**DOCUMENT TEXT**
+++

# Jensen Tv Size Upgrade In A 260Fl



## mjwencl (Feb 25, 2004)

I have a 2011 Outback 260FL and it comes with a 19" LCD Jensen TV. It looks like you could replace it with the 26" Model using the same hardware that is already in place. Has anyone done this?

I could purchase the TV Stand for the 19" model and use it in the bedroom in the back area.

Any help or info would be greatly appreciated.

Michael


----------



## cdnbayside (Jul 16, 2009)

The 19" Jensen in our 300BH stopped working while we were on vacation this summer. It would only display a white screen. It was mounted in the swivel cabinet between the living and bedroom. We went to Best Buy and bought a 24" Dynex LCD TV which fits in the same spot. The bracket mounted to the Dynex the same way as to the Jensen with 4 screws. The 24" TV being 5" bigger than the 19" is much better to watch.

When we got home I called Jensen direct about the non working TV. They sent a warranty no charge replacement 19" Jensen TV via UPS with a return label to send them the defective TV. With the replacement Jensen TV, I ordered the optional stand for $15 and now that TV is used in the back bedroom for the kids.

With your 260FL the TV is mounted to the wall with the same swivel bracket that the revolving TVs use. If you measure your wall space I'm sure a 26" or maybe even a 32" TV would fit in that space.

http://www.jensenrvdirect.com/


----------

+++

**EXCERPTED DATA**

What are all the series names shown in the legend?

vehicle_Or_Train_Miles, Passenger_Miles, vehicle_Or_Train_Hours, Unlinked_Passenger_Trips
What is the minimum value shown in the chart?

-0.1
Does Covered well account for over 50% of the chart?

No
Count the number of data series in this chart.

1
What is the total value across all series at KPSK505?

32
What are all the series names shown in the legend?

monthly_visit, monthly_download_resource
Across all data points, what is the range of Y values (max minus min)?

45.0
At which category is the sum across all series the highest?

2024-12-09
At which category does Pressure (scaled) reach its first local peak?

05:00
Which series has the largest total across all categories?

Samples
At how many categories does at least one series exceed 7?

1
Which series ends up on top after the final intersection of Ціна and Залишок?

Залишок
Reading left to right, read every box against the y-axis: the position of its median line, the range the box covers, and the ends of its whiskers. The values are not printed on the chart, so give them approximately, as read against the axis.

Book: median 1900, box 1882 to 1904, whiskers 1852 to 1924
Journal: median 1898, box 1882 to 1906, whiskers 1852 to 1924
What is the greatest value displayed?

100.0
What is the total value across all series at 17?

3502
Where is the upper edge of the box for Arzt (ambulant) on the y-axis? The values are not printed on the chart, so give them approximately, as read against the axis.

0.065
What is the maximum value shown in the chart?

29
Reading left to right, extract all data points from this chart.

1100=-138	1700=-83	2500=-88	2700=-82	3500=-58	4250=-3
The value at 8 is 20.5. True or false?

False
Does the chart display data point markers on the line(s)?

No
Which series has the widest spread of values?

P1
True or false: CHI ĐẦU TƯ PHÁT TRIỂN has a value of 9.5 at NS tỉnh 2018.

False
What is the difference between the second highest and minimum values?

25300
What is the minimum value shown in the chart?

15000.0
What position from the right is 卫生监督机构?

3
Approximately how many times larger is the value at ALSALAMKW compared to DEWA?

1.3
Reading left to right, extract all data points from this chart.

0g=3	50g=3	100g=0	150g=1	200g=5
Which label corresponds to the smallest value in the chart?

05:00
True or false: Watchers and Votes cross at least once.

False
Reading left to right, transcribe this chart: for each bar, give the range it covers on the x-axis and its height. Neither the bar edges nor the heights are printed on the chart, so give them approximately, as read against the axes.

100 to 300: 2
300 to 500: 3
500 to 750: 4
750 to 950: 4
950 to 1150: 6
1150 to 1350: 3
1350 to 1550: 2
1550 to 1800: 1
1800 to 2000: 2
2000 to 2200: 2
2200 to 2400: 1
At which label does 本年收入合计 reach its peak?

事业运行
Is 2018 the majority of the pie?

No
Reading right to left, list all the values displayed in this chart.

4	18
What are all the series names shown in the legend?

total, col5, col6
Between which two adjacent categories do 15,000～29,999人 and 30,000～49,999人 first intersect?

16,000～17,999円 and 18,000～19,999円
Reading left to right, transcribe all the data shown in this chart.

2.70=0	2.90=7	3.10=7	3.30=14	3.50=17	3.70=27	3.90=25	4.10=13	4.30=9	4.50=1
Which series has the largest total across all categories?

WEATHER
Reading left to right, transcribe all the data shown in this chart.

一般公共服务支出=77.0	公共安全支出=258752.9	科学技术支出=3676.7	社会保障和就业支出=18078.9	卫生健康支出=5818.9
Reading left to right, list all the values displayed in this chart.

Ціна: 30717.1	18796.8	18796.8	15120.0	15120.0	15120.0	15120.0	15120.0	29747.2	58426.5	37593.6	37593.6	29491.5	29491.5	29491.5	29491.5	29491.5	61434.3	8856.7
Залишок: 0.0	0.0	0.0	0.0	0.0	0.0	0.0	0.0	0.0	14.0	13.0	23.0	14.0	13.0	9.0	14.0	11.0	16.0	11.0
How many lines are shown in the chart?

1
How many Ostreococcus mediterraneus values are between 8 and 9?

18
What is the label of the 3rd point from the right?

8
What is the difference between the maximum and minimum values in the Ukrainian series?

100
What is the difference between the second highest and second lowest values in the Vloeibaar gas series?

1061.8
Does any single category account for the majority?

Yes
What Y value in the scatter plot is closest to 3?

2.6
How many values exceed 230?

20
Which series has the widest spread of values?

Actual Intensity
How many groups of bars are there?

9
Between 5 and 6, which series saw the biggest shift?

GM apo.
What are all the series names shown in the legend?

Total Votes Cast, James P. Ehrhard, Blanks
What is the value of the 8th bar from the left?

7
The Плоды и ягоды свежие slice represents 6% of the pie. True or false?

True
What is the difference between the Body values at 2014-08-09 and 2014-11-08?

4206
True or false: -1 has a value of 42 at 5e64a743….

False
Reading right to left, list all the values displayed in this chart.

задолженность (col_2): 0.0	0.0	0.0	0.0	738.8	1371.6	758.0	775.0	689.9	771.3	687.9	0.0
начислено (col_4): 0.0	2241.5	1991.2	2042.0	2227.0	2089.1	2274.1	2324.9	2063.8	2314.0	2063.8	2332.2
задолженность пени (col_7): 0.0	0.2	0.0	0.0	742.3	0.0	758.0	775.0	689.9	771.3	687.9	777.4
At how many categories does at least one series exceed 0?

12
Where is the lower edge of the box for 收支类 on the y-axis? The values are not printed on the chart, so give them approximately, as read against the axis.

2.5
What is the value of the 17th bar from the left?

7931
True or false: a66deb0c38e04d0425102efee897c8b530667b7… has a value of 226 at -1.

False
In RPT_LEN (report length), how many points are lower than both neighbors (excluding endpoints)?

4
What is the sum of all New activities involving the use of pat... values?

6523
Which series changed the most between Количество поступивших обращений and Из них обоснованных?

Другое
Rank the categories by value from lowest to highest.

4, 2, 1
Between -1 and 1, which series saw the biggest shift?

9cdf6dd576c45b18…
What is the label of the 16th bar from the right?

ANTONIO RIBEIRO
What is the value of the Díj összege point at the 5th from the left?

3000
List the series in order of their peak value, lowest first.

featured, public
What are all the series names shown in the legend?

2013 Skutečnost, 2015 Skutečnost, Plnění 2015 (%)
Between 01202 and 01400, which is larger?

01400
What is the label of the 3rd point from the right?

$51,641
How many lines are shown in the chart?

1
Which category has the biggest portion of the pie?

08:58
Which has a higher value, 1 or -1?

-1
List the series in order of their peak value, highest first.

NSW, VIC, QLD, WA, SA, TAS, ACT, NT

+++

**WHAT YOU NEED TO DO**
(1) Quote the passage of the Jensen TV thread from "## cdnbayside (Jul" to "better to watch.".
(2) Find every line in the records that contains the string "position", matching case, and copy each one.

**ANSWERS FOR THE TASKS**
(1)
## cdnbayside (Jul 16, 2009)

The 19" Jensen in our 300BH stopped working while we were on vacation this summer. It would only display a white screen. It was mounted in the swivel cabinet between the living and bedroom. We went to Best Buy and bought a 24" Dynex LCD TV which fits in the same spot. The bracket mounted to the Dynex the same way as to the Jensen with 4 screws. The 24" TV being 5" bigger than the 19" is much better to watch.

(2)
Reading left to right, read every box against the y-axis: the position of its median line, the range the box covers, and the ends of its whiskers. The values are not printed on the chart, so give them approximately, as read against the axis.
What position from the right is 卫生监督机构?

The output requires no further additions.